Information provided:
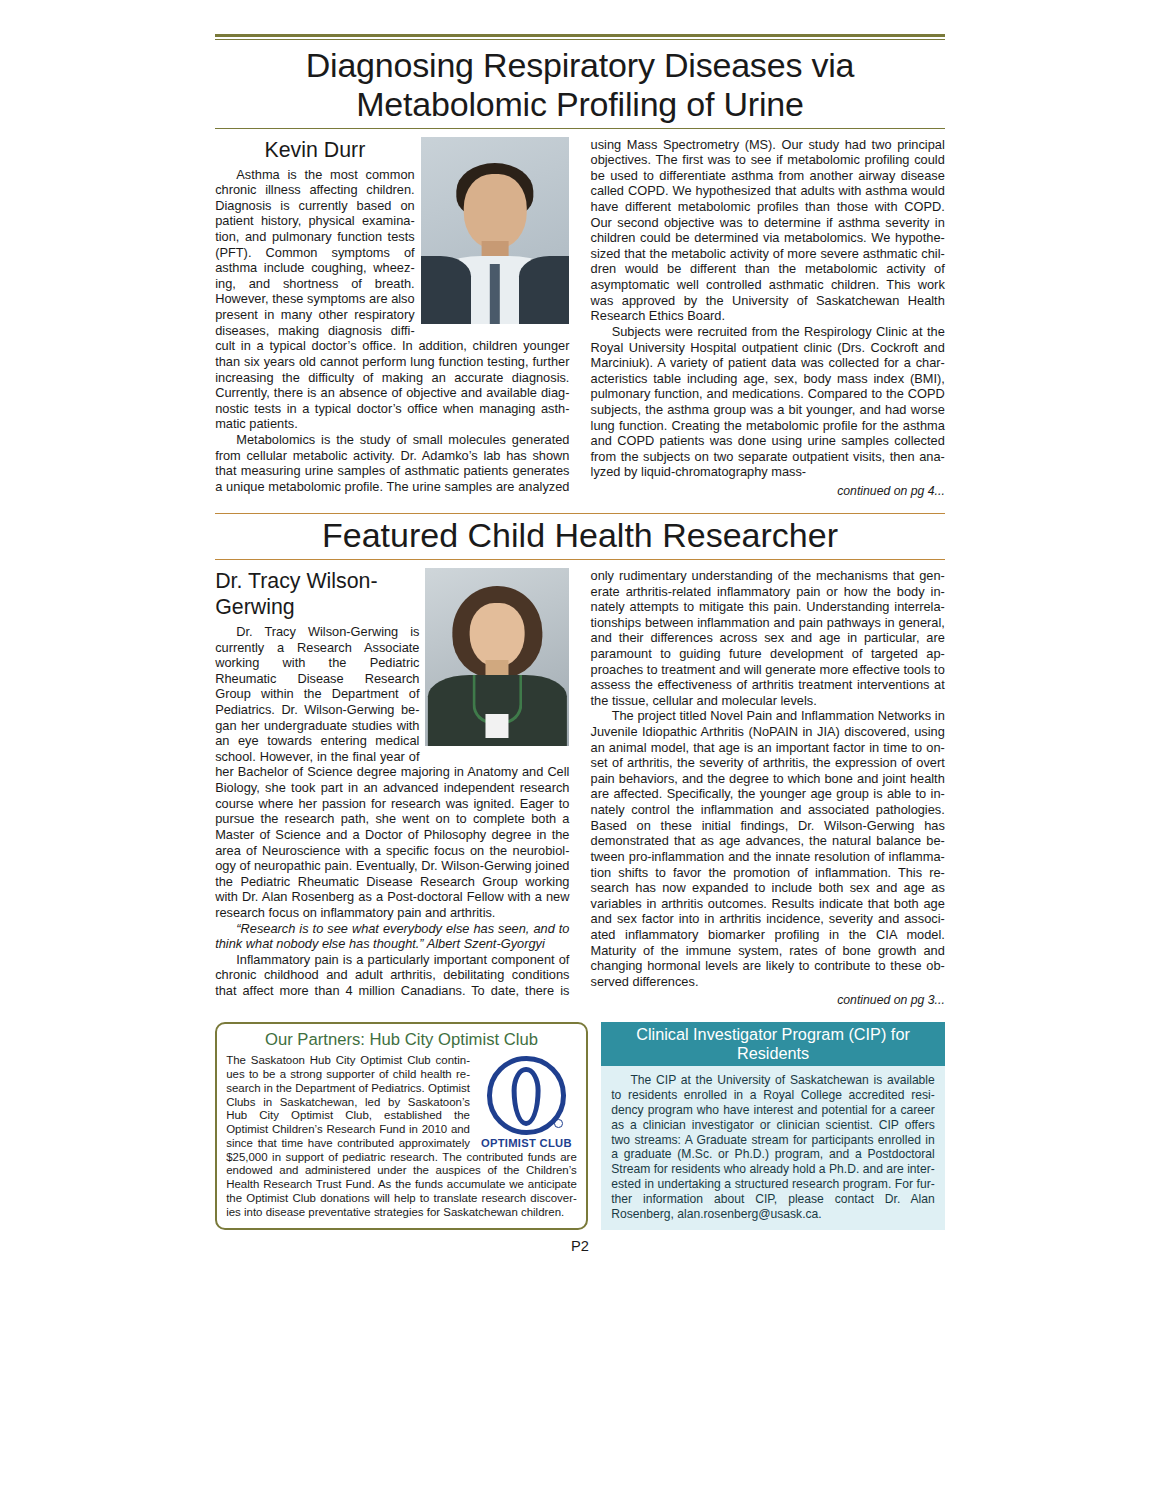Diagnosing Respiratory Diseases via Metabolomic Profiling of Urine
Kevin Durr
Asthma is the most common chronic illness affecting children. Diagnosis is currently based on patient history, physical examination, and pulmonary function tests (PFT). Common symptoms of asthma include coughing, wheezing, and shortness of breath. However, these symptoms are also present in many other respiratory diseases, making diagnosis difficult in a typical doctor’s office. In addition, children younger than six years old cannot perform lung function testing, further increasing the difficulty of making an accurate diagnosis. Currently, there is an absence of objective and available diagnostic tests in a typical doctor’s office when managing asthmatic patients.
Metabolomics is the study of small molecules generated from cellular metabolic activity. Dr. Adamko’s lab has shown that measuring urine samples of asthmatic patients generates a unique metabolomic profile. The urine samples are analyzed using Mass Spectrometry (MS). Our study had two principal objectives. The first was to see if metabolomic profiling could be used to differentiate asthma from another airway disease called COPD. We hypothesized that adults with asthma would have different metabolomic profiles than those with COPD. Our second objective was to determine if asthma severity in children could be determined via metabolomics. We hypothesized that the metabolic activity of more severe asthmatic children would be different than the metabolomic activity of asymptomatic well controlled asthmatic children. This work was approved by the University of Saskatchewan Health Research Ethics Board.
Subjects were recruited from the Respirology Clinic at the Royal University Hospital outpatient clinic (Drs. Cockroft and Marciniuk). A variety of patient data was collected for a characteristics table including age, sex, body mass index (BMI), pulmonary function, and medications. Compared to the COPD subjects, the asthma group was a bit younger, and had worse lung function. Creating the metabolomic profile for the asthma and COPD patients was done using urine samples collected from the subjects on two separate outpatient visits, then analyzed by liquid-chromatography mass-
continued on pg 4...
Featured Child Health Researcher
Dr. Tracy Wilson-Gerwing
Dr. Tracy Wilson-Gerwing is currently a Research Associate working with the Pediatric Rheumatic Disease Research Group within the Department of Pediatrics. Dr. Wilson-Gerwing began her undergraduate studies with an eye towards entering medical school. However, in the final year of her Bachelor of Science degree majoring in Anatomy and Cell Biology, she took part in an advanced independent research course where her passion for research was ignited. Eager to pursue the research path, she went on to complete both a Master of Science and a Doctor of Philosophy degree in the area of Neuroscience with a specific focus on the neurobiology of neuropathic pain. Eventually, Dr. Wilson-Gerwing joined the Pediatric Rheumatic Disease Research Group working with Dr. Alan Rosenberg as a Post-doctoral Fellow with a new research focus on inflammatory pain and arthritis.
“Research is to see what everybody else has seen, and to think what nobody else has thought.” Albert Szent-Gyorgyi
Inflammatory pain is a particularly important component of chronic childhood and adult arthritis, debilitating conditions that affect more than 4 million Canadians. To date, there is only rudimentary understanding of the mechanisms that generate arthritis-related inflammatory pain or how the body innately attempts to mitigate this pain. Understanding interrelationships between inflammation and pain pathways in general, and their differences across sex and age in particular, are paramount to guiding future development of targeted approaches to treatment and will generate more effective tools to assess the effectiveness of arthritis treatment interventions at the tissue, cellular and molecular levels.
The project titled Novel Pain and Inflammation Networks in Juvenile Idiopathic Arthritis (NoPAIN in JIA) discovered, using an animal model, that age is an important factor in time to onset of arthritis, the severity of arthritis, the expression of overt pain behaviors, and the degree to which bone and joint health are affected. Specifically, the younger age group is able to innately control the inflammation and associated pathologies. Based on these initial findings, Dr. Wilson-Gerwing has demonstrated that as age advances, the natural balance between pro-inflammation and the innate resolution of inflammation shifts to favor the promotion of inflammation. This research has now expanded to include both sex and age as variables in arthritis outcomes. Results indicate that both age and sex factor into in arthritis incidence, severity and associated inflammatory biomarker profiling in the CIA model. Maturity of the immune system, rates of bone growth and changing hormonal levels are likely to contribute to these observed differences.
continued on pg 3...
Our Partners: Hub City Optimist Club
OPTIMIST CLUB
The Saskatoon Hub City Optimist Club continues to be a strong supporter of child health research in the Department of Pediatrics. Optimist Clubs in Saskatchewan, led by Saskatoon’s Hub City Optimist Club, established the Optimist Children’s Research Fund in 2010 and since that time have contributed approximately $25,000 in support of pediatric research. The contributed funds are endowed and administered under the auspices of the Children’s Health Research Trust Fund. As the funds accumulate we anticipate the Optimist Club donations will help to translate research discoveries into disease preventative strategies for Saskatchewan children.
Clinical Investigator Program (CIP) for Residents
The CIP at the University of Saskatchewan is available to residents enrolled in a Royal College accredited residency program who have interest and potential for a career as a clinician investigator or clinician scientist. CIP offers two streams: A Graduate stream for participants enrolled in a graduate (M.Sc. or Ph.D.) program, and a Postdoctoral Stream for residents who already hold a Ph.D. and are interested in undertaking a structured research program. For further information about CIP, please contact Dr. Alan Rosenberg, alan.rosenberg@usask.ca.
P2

---

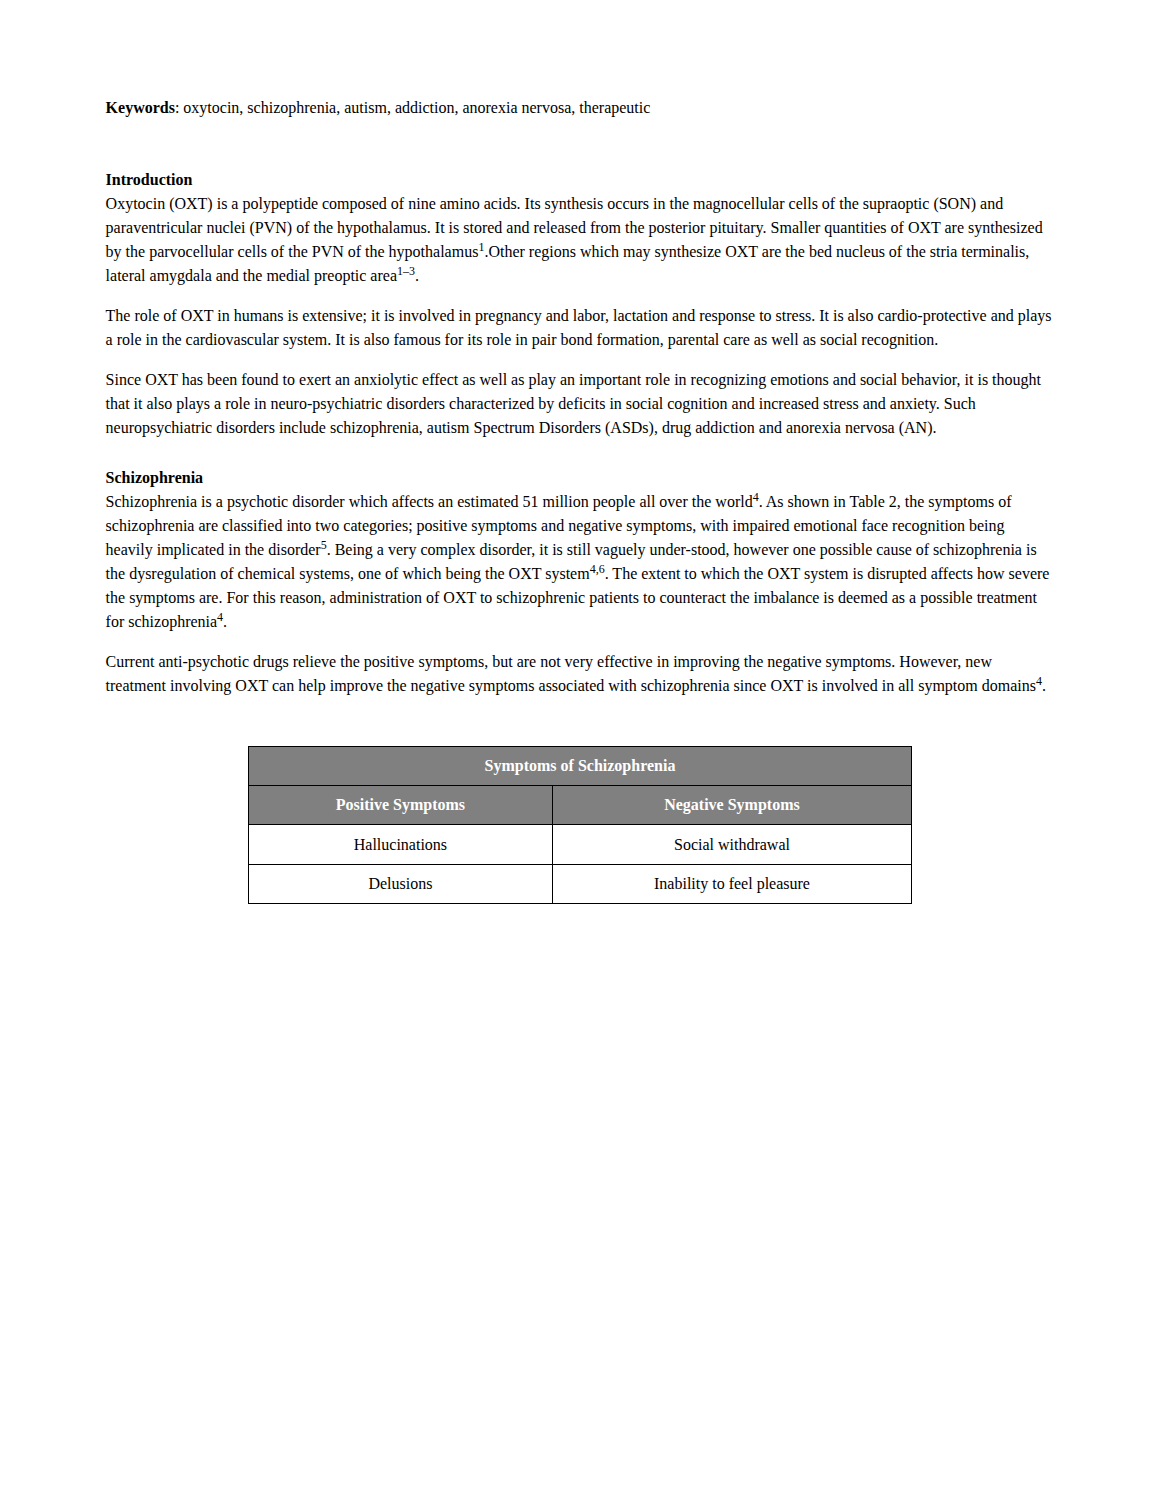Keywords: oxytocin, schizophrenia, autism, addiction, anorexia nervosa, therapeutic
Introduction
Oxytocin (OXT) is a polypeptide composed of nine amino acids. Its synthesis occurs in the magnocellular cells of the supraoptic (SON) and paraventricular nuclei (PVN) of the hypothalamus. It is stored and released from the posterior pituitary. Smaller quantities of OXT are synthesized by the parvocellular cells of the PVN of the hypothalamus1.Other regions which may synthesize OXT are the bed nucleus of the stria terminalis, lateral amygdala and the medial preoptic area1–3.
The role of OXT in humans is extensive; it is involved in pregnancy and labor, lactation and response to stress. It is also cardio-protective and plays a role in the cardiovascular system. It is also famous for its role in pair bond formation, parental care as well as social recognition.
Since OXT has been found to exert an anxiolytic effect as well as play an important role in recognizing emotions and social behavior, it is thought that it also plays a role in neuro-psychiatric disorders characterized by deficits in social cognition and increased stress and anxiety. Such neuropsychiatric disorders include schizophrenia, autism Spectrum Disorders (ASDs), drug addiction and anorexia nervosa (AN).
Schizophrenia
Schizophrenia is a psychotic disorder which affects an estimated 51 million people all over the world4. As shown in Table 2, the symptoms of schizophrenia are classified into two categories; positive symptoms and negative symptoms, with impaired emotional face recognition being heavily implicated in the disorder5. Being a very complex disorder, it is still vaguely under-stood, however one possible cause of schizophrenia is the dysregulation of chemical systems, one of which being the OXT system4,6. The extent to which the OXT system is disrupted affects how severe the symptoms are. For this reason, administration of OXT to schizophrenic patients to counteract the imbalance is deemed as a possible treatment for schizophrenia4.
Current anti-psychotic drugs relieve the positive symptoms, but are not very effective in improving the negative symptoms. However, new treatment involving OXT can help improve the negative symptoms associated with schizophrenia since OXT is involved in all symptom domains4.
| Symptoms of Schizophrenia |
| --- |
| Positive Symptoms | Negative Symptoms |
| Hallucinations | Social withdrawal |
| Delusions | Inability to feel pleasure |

...

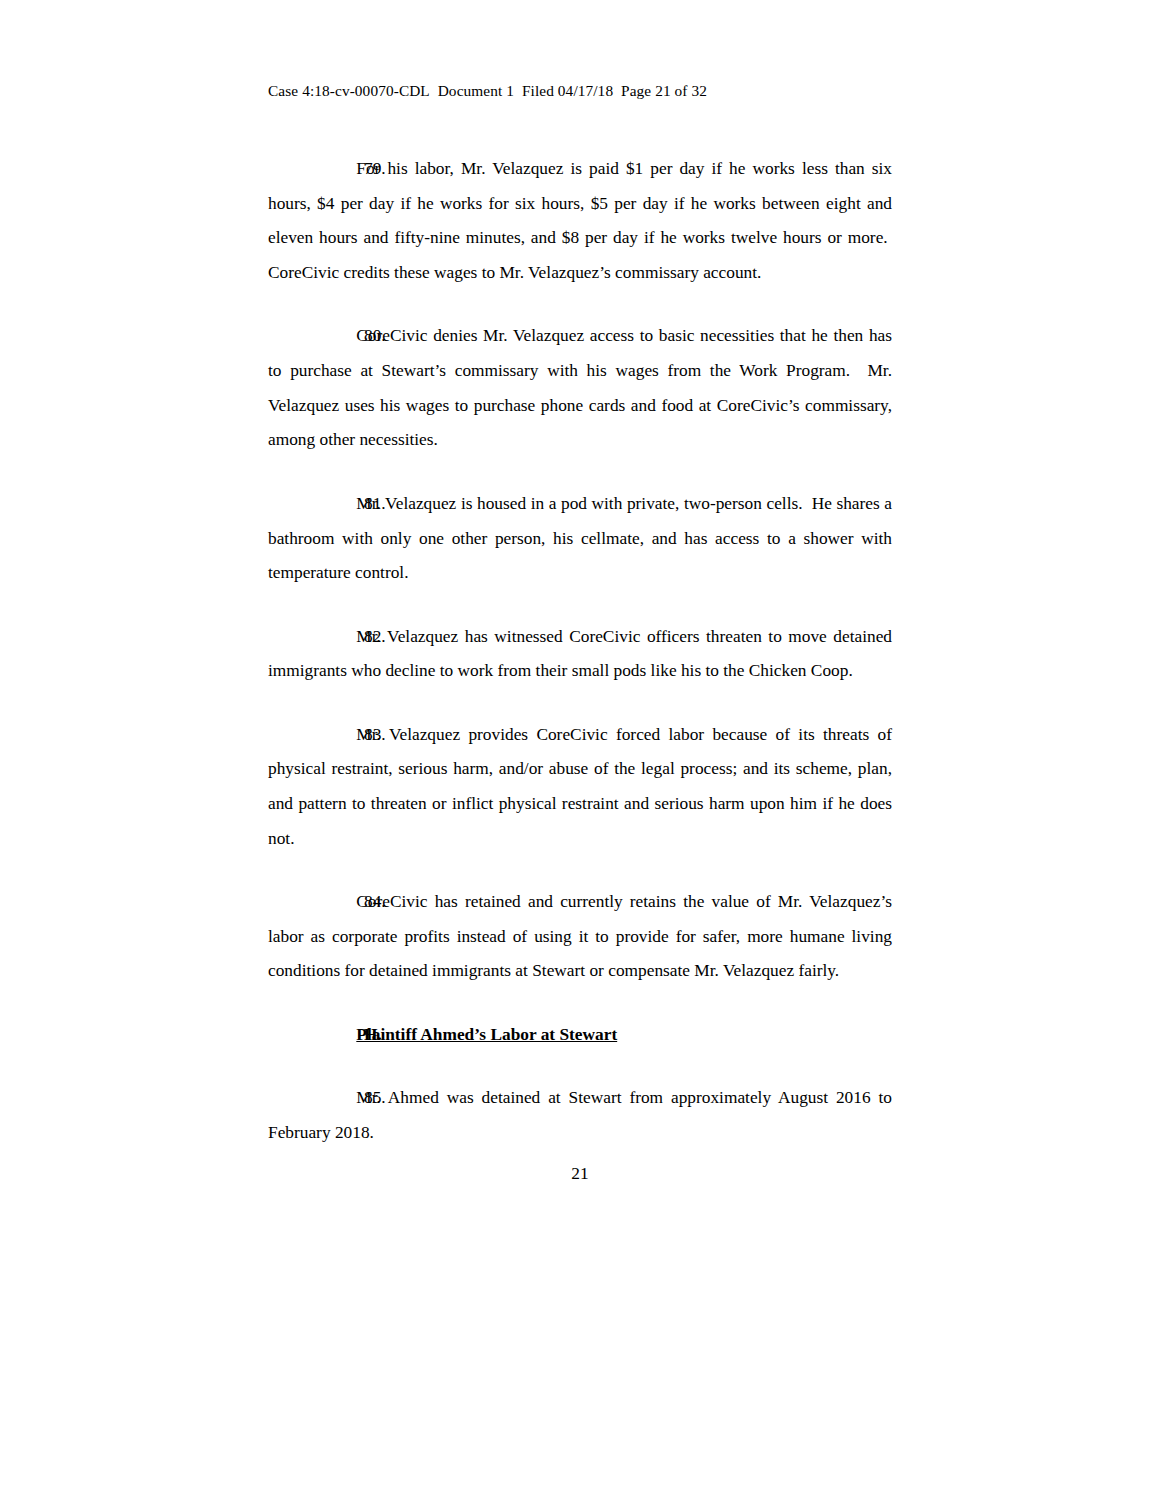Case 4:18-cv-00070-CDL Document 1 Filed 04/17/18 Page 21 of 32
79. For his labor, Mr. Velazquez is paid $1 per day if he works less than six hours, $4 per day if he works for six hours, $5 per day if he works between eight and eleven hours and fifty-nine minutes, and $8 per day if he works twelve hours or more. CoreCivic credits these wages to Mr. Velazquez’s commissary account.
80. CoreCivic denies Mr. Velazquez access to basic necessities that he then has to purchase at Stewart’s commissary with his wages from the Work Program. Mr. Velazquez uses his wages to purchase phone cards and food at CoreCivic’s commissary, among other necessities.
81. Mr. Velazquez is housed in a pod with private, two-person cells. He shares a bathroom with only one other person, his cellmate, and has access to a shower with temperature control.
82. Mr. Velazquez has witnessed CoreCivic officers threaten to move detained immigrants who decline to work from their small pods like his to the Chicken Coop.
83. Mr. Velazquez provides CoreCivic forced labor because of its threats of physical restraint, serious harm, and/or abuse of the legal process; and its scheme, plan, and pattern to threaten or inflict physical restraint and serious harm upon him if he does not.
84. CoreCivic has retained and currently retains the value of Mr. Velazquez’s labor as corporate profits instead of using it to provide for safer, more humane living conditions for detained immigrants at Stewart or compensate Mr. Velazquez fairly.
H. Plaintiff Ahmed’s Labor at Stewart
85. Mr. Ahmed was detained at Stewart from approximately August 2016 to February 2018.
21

What the task asks: Pictures excluded, reproduce only the part above that opens with the line holding "Keywords: oxytocin, schizophrenia, autism, addiction, anorexia" and closes with the line holding "Current anti-psychotic drugs", exactly as written.

Answer space:
Keywords: oxytocin, schizophrenia, autism, addiction, anorexia nervosa, therapeutic
Introduction
Oxytocin (OXT) is a polypeptide composed of nine amino acids. Its synthesis occurs in the magnocellular cells of the supraoptic (SON) and paraventricular nuclei (PVN) of the hypothalamus. It is stored and released from the posterior pituitary. Smaller quantities of OXT are synthesized by the parvocellular cells of the PVN of the hypothalamus1.Other regions which may synthesize OXT are the bed nucleus of the stria terminalis, lateral amygdala and the medial preoptic area1–3.
The role of OXT in humans is extensive; it is involved in pregnancy and labor, lactation and response to stress. It is also cardio-protective and plays a role in the cardiovascular system. It is also famous for its role in pair bond formation, parental care as well as social recognition.
Since OXT has been found to exert an anxiolytic effect as well as play an important role in recognizing emotions and social behavior, it is thought that it also plays a role in neuro-psychiatric disorders characterized by deficits in social cognition and increased stress and anxiety. Such neuropsychiatric disorders include schizophrenia, autism Spectrum Disorders (ASDs), drug addiction and anorexia nervosa (AN).
Schizophrenia
Schizophrenia is a psychotic disorder which affects an estimated 51 million people all over the world4. As shown in Table 2, the symptoms of schizophrenia are classified into two categories; positive symptoms and negative symptoms, with impaired emotional face recognition being heavily implicated in the disorder5. Being a very complex disorder, it is still vaguely under-stood, however one possible cause of schizophrenia is the dysregulation of chemical systems, one of which being the OXT system4,6. The extent to which the OXT system is disrupted affects how severe the symptoms are. For this reason, administration of OXT to schizophrenic patients to counteract the imbalance is deemed as a possible treatment for schizophrenia4.
Current anti-psychotic drugs relieve the positive symptoms, but are not very effective in improving the negative symptoms. However, new treatment involving OXT can help improve the negative symptoms associated with schizophrenia since OXT is involved in all symptom domains4.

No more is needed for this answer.